The so-called emergency law no. 162 was passed in 1958, applied for the first time in 1967 and has been in effect without interruption from 1981 to the present day, throughout Mubarak's entire time in office. Among other things, it enables far-reaching censorship of the country's media and tapping of private telephones at the government's discretion, it bans demonstrations and allows the interior ministry to arrest Egyptians indefinitely.
Severe restrictions on civil liberties
According to Egyptian and international human rights groups, there are currently at least 5000 people in prison without charge or trial on the basis of the emergency laws, many of whom have been there for years. Amnesty International even quotes a figure of to up to 18,000 prisoners.
The state of emergency enables the government to place severe restrictions on civil liberties. During his presidential election campaign, Mubarak promised to repeal the state of emergency and replace it with anti-terror legislation. Instead, it has now been extended for the second time since the last presidential elections in 2005.
The government, Prime Minister Ahmed Nazif announced to parliament on the day of the vote on the state of emergency, has used it strictly to combat terrorism. The normal laws, he claimed, were not suitable for this purpose. And there has allegedly not yet been time to develop efficient anti-terror legislation.
Abuse of anti-terror laws
An argument that critics find ridiculous. "Ten anti-terror laws," Diaa Rashwan from the semi-state Cairo Al-Ahram Center for Political and Strategic Studies wrote in the independent newspaper Al-Masri al-Youm, "could have been drawn up since Mubarak's pledge to end the state of emergency."
Only weeks beforehand, the chief public prosecutor had ordered the release of Al-Mahalla demonstrators and Internet activists who had called for a general strike as part of the textile workers' protests. According to Human Rights Watch, the interior ministry has put 20 of them back into prison – using the emergency laws.
For regime critics, this is clear evidence of why the country does not yet have anti-terror legislation.

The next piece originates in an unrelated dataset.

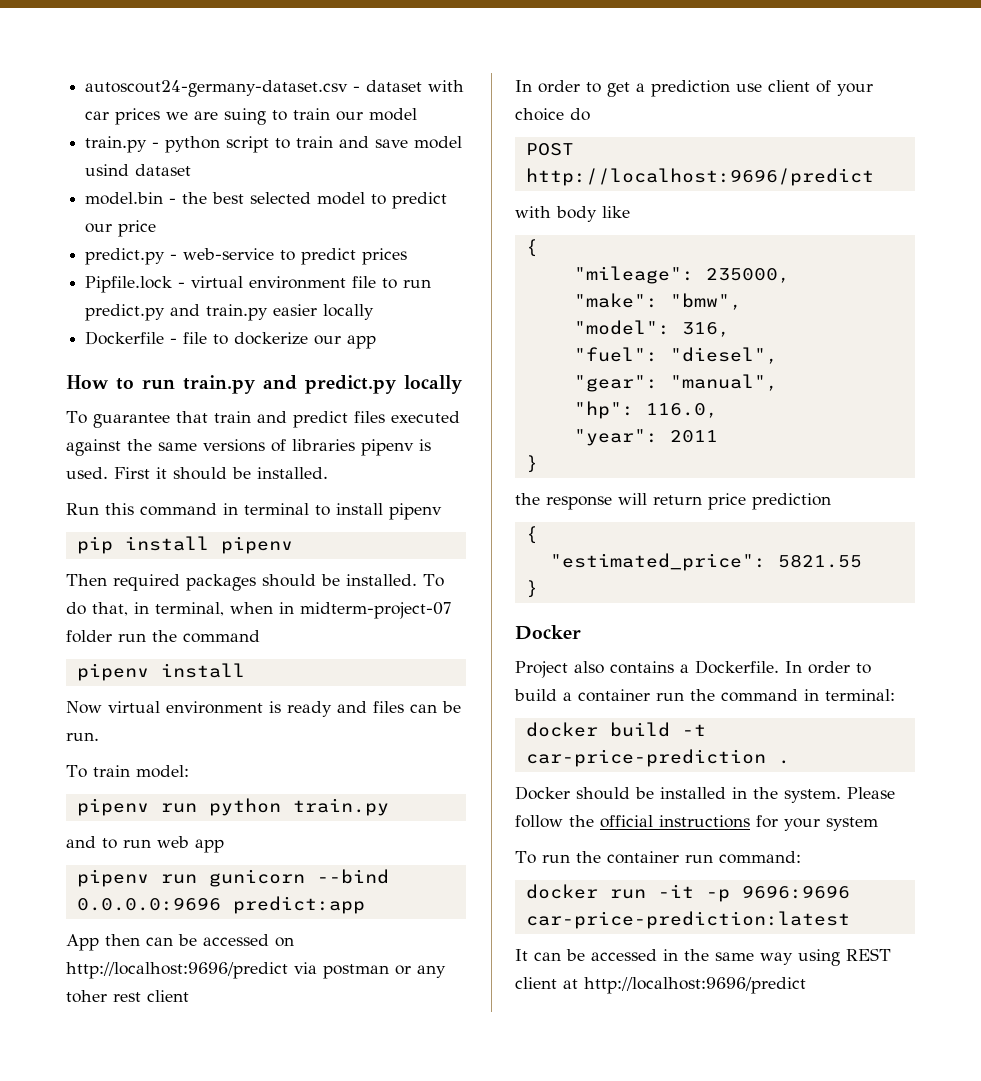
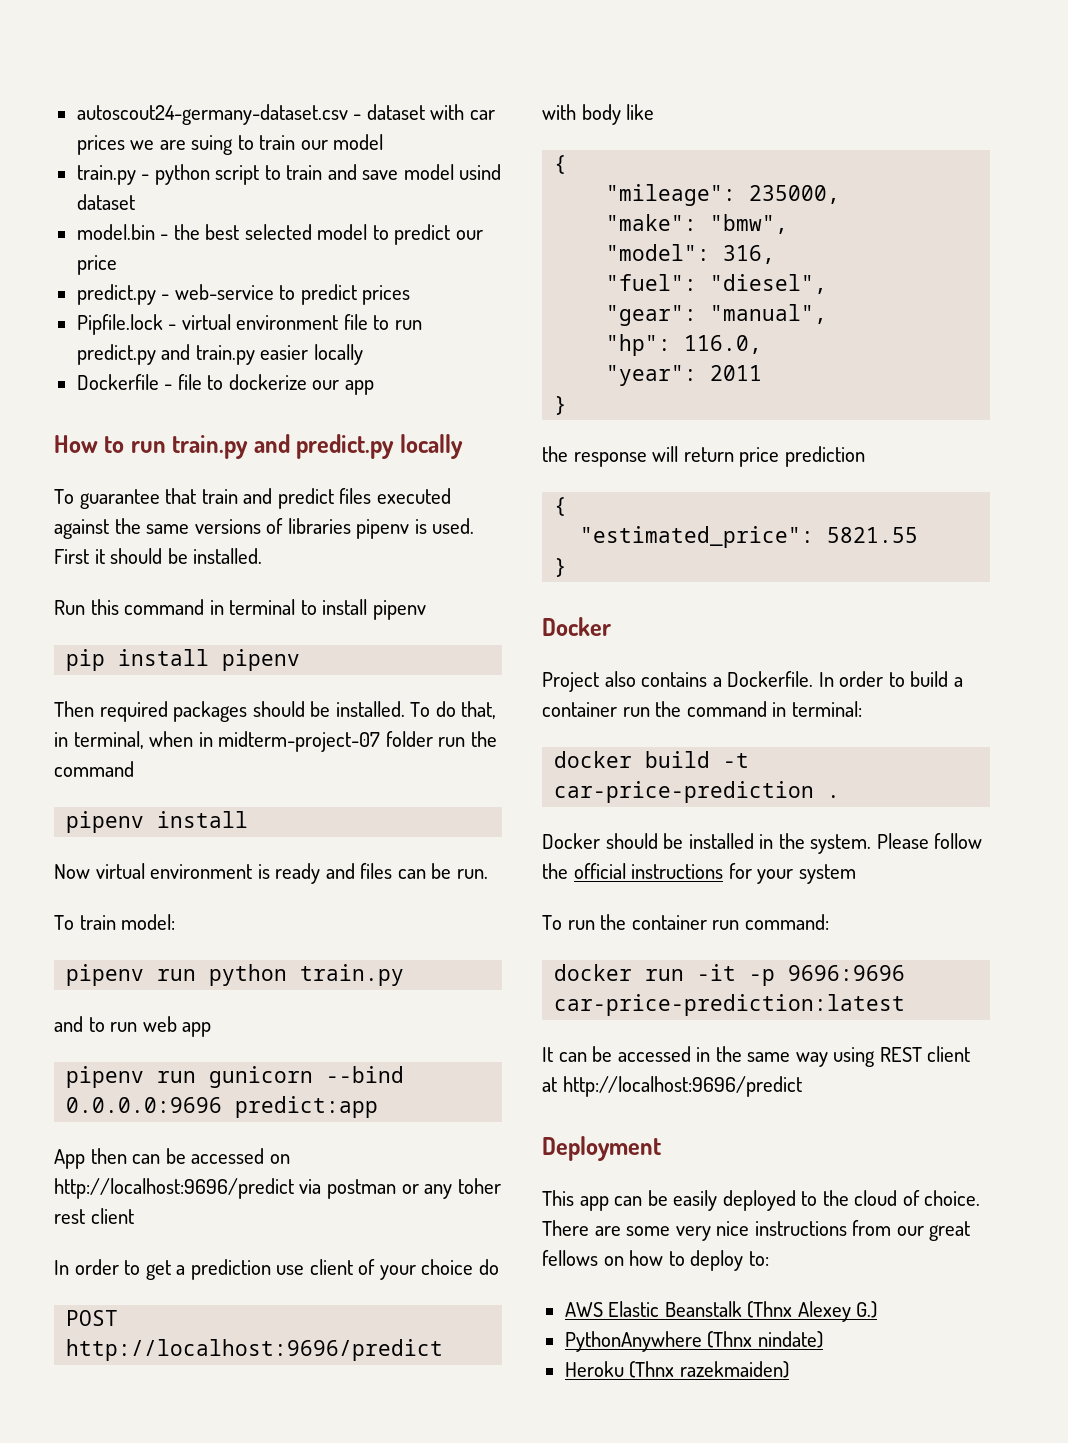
(806, 985) none -> [542,1136,661,1161] [542,1190,981,1211] [542,1220,971,1241] [542,1250,769,1271] [564,1301,878,1322] [564,1331,823,1352] [564,1361,789,1378] // Deployment // This app can be easily deployed to the cloud of choice. There are some very nice instructions from our great fellows on how to deploy to: // AWS Elastic Beanstalk (Thnx Alexey G.) // PythonAnywhere (Thnx nindate) // Heroku (Thnx razekmaiden)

It would have to be restricted to combating terrorism and would not be a useful tool for keeping civil society in check.
No possibility to appeal
Alongside the liberal, left-wing and secular opposition, it is above all the Muslim Brotherhood that feels the bite of the state of emergency. In February 2006, a civil court dropped a charge against Khairat Al-Shatir, one of its most prominent leaders, and 15 other Muslim Brothers.
Mubarak himself immediately ordered a new trial, this time before a military tribunal. The accused and 24 other civilians were sentenced to up to ten years in prison on 15 April.
The state of emergency allows the government to try civilians before military tribunals – where there is no possibility to appeal. Yet even the Muslim Brotherhood, the best-organised opposition group in the country, is not the greatest challenge facing the regime.
Bread, not worthy debates
In April, the central statistics authority announced its data on price developments. Bread prices have climbed 48.1 percent in the past twelve months, vegetable oils and fats 45.2 percent, with poultry prices increasing by a staggering 140 percent. In the Muslim Brotherhood, the only role played by social deprivation is in the form of welfare rhetoric. But the people want bread, not worthy debates.
There is no political force on the horizon that could harness the anger over poverty in the form of actions that would really threaten the regime. But the bread riots of January 1977 showed just what this anger might provoke. At least 70 people died in the rioting. Today's situation is just as explosive.
Bahey Edin Hassan, Director of the Cairo Institute for Human Rights Studies, does not expect that the anti-terror law to replace the state of emergency at some point will strengthen civil rights. "This anti-terror law," he says, "will be the worst in the world."